### Short exercise 1
In the steelhead nymphing passage, transcribe everything from "I use methods" up to and including "and bite detection.".
### Short exercise 2
According to the steelhead nymphing passage, what device does Indicator Nymphing use to help detect bites?
### Short exercise 3
Render this sentence from the steelhead nymphing passage in Spanish: "There are three effective ways to nymph for steelhead, and I will explain them here."

I have been teaching fly fishermen how to effectively nymph for steelhead for over twenty years now. As an expert at this method, I can easily say that nymphing is the most effective way to catch steelhead with a fly rod, but only if you do it properly.
I use methods that I’ve learned from veteran guides and from some of the world’s best competition anglers. There are three effective ways to nymph for steelhead, and I will explain them here.
Nymphing for steelhead is when you present your fly below the surface in a way that naturally imitates the steelhead’s natural food sources (1).
The three most effective ways to do this are:
- Indicator Nymphing: This method uses a bobber-like device known as a strike indicator that helps detect bites. Good anglers will also utilize the indicator to present the fly better, which in turn means more hook-ups.
- Suspension Nymphing: This method is similar to Indicator nymphing except with a shorter leader, which enables the indicator to suspend the fly off the bottom. This can be superior and allows the angler to get a better presentation and bite detection.

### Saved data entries

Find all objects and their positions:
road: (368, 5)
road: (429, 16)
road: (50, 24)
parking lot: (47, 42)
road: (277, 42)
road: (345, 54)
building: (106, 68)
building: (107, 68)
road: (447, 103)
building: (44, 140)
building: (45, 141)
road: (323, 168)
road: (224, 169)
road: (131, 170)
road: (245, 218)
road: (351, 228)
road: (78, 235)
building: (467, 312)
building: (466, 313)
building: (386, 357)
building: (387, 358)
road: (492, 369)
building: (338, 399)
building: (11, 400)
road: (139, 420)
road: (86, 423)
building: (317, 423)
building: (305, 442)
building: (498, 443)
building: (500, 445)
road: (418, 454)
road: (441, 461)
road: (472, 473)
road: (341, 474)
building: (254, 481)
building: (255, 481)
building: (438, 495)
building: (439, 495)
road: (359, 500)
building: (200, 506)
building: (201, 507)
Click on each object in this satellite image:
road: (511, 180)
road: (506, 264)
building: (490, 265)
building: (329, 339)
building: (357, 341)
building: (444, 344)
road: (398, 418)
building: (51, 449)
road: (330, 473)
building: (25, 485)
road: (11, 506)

### Exercise response 1
I use methods that I’ve learned from veteran guides and from some of the world’s best competition anglers. There are three effective ways to nymph for steelhead, and I will explain them here.
Nymphing for steelhead is when you present your fly below the surface in a way that naturally imitates the steelhead’s natural food sources (1).
The three most effective ways to do this are:
- Indicator Nymphing: This method uses a bobber-like device known as a strike indicator that helps detect bites. Good anglers will also utilize the indicator to present the fly better, which in turn means more hook-ups.
- Suspension Nymphing: This method is similar to Indicator nymphing except with a shorter leader, which enables the indicator to suspend the fly off the bottom. This can be superior and allows the angler to get a better presentation and bite detection.

### Exercise response 2
A bobber-like device known as a strike indicator.

### Exercise response 3
Hay tres maneras eficaces de pescar steelhead con ninfa, y las explicaré aquí.